New training partnerships launched between the education sector and the primary sector and construction industries        

The government’s latest step to attract more people in vocational education has also been launched with confirmation of the two groups selected to be the first of the Centres of Vocational Excellence (CoVE) – in construction and primary sectors.

The CoVEs are geographically-distributed groups that are a new type of partnership between the vocational education system and the two sectors.

“The Centres will drive innovation, strengthen links with industry and build resilience in a COVID-19 environment,” Chris Hipkins said. 

“The Primary Sector CoVE and the Construction CoVE are industry and education-led.
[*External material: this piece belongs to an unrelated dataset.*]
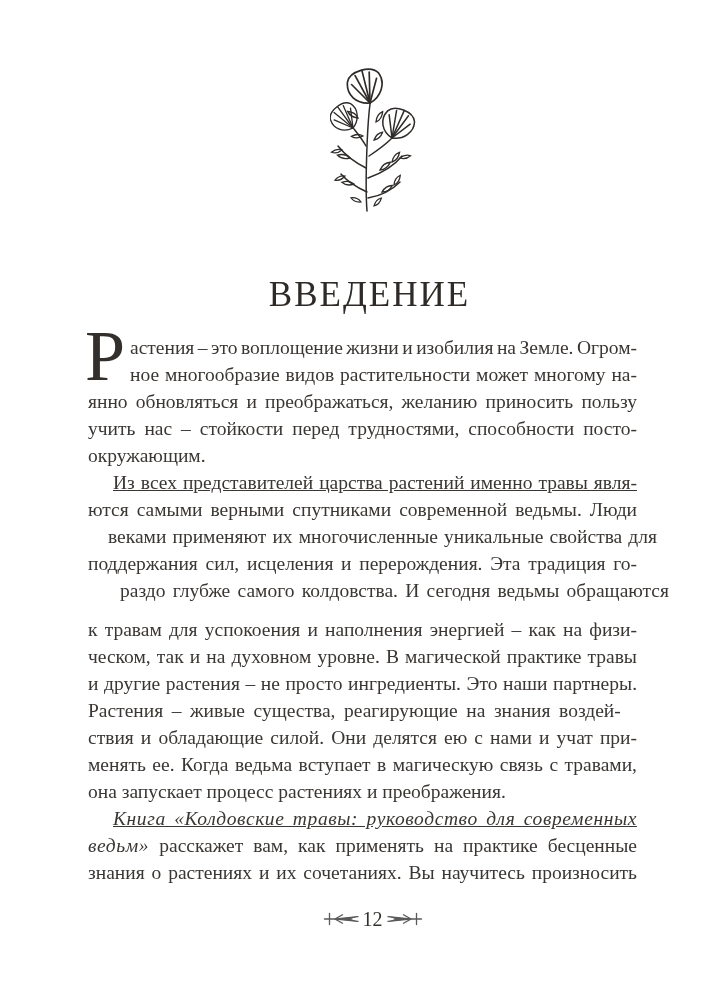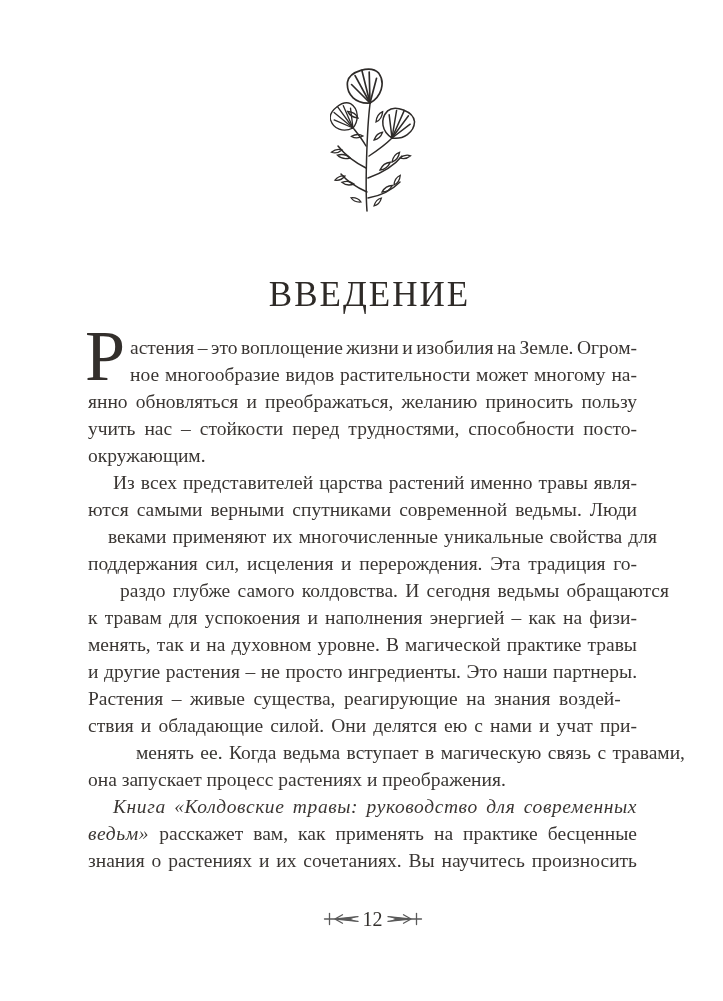"Из всех представителей царства растений" .line.indent { text-decoration: none -> underline }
They bring together industry, researchers, tertiary providers, iwi, and other groups from across the country to work on the specific issues and opportunities each sector has identified, and develop solutions for training and education.

“The construction and primary sectors were chosen as the pilot CoVEs in response to the skills shortage and rapid technological changes happening in these sectors.”

Each of the CoVEs will be hosted at a campus of the New Zealand Institute of Skills and Technology (NZIST). The Food and Fibre CoVE will be hosted by the Eastern Institute of Technology, and the Construction CoVE (ConCoVE) will be hosted at the Manukau Institute of Technology.

“Both sectors are crucial to helping New Zealand’s recovery from COVID-19,” Chris Hipkins.